As part of a wider response to the problems of racism and homophobia, clubs should look to act proactively to minimise the chances of a racist or homophobic incident occurring as well as reacting after an incident has taken place. Football clubs now sign young players of varying standards of education and different cultural beliefs from all parts of the world. Many clubs invest something in the education of their players, including in relation to issues of diversity; however, many do not.

Clauses in contracts may already allow for immediate dismissal if racist or discriminatory behaviour is established. If not, such clauses should become standard. Another potential remedy would be for the FA to take regulatory action against clubs that do not punish players.

A far more complicated issue involves the protection players have against racist abuse from fans. It may be argued that the time has come to impose a far more stringent regime on the clubs so that it becomes very much in their own financial interest to eradicate discriminatory behaviour.

Of course the police have powers to prosecute for public order and other offences. The courts can impose banning orders against individual fans. However, whilst measures such as these work as against the individual, there is considerable doubt, as there is the field of criminal law generally, whether the punishment of one person who has been caught in reality acts as a deterrent to others. Further, as recent events have shown these offences are often difficult to prove.

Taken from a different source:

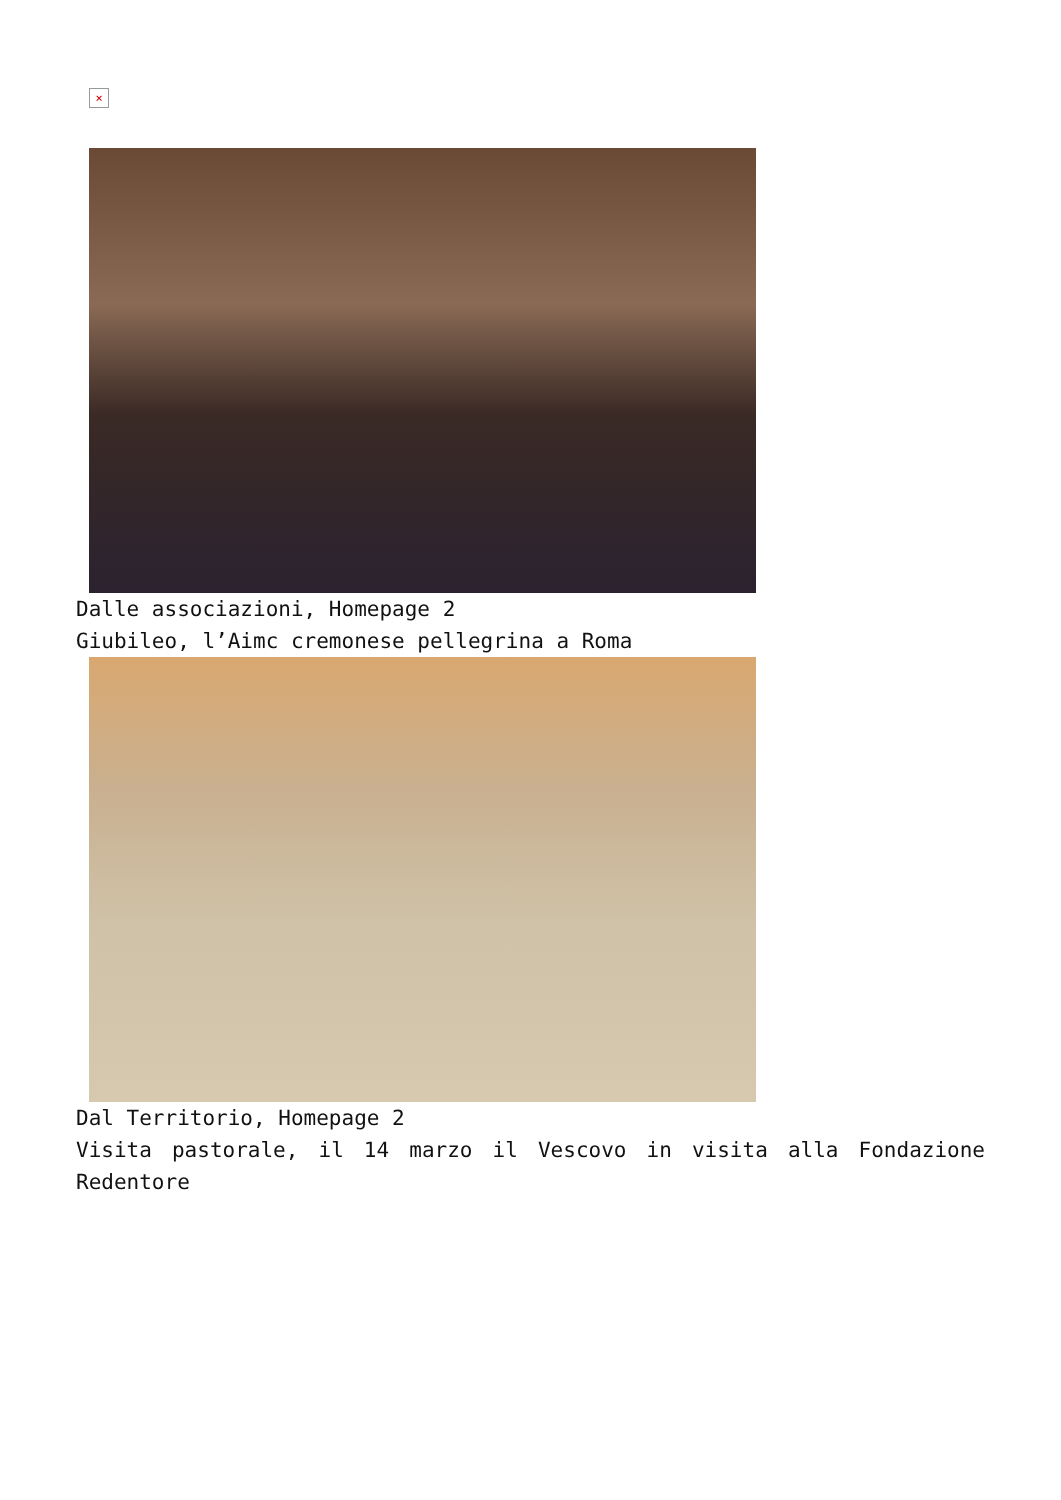×
Dalle associazioni, Homepage 2
Giubileo, l’Aimc cremonese pellegrina a Roma
Dal Territorio, Homepage 2
Visita pastorale, il 14 marzo il Vescovo in visita alla Fondazione Redentore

Therefore, one potential solution may be to impose a specific regulatory burden on clubs to take all reasonable steps to eliminate discriminatory behaviour in their stadia subject to a qualification of reasonable practicability, which could take into account the differing resources of those at various stages of the football pyramid.

It is often said that discrimination is not just football’s problem but a wider societal problem. With that in mind might there be a role for the Health and Safety Executive? The Health and Safety at Work Act 1974 section 2 imposes a burden on all employers to ensure so far as is reasonably practicable the health, safety and welfare of their employees; section 3 imposes a similar burden in relation to non-employees.

Psychological wellbeing is just as much a part of a person’s health and welfare as their physical wellbeing. In health and safety cases there is no need to prove actual harm, it is sufficient to prove that there was at the material time a risk of harm.

This is a wider topic that will form the subject of a more detailed article in the next 2 Hare Court Health and Safety Newsletter.

It is not suggested that the above provides a template to solve the problem of discrimination. It is hoped however it might form the basis for discussion.